- Opening Delimiter -

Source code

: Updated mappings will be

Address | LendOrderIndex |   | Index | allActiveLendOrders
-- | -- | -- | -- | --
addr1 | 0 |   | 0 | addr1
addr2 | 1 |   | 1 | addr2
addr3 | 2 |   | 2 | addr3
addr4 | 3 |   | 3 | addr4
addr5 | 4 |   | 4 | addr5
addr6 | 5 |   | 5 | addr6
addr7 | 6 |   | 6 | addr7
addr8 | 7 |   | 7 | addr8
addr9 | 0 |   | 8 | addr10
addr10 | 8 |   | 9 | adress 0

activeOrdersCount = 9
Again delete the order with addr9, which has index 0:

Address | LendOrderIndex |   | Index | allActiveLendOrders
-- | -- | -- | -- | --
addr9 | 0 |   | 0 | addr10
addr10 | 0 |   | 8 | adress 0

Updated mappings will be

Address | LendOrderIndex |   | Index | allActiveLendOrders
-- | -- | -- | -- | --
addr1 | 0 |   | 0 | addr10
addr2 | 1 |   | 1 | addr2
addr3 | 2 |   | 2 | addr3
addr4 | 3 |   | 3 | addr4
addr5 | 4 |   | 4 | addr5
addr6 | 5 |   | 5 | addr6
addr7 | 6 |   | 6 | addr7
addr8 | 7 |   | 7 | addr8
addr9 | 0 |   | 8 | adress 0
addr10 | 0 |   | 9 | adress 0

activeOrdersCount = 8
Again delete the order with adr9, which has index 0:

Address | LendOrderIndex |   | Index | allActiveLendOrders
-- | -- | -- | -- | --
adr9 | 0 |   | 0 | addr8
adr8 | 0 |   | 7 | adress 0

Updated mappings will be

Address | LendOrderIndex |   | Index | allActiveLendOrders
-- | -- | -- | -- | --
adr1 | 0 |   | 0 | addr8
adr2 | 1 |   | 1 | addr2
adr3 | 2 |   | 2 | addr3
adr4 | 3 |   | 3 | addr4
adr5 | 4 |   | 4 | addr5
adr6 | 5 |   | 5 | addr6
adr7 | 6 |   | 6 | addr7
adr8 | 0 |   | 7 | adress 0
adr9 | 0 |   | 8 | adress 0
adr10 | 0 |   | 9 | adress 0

- Closing Delimiter -

**What is needed**
Output each line from the start of the entries through the line containing "addr10 | 8 |   | 9 | adress 0" as a JSON array of strings, one string per line with blank lines omitted.

**Expected answer**
[
  "Source code",
  ": Updated mappings will be",
  "Address | LendOrderIndex |   | Index | allActiveLendOrders",
  "-- | -- | -- | -- | --",
  "addr1 | 0 |   | 0 | addr1",
  "addr2 | 1 |   | 1 | addr2",
  "addr3 | 2 |   | 2 | addr3",
  "addr4 | 3 |   | 3 | addr4",
  "addr5 | 4 |   | 4 | addr5",
  "addr6 | 5 |   | 5 | addr6",
  "addr7 | 6 |   | 6 | addr7",
  "addr8 | 7 |   | 7 | addr8",
  "addr9 | 0 |   | 8 | addr10",
  "addr10 | 8 |   | 9 | adress 0"
]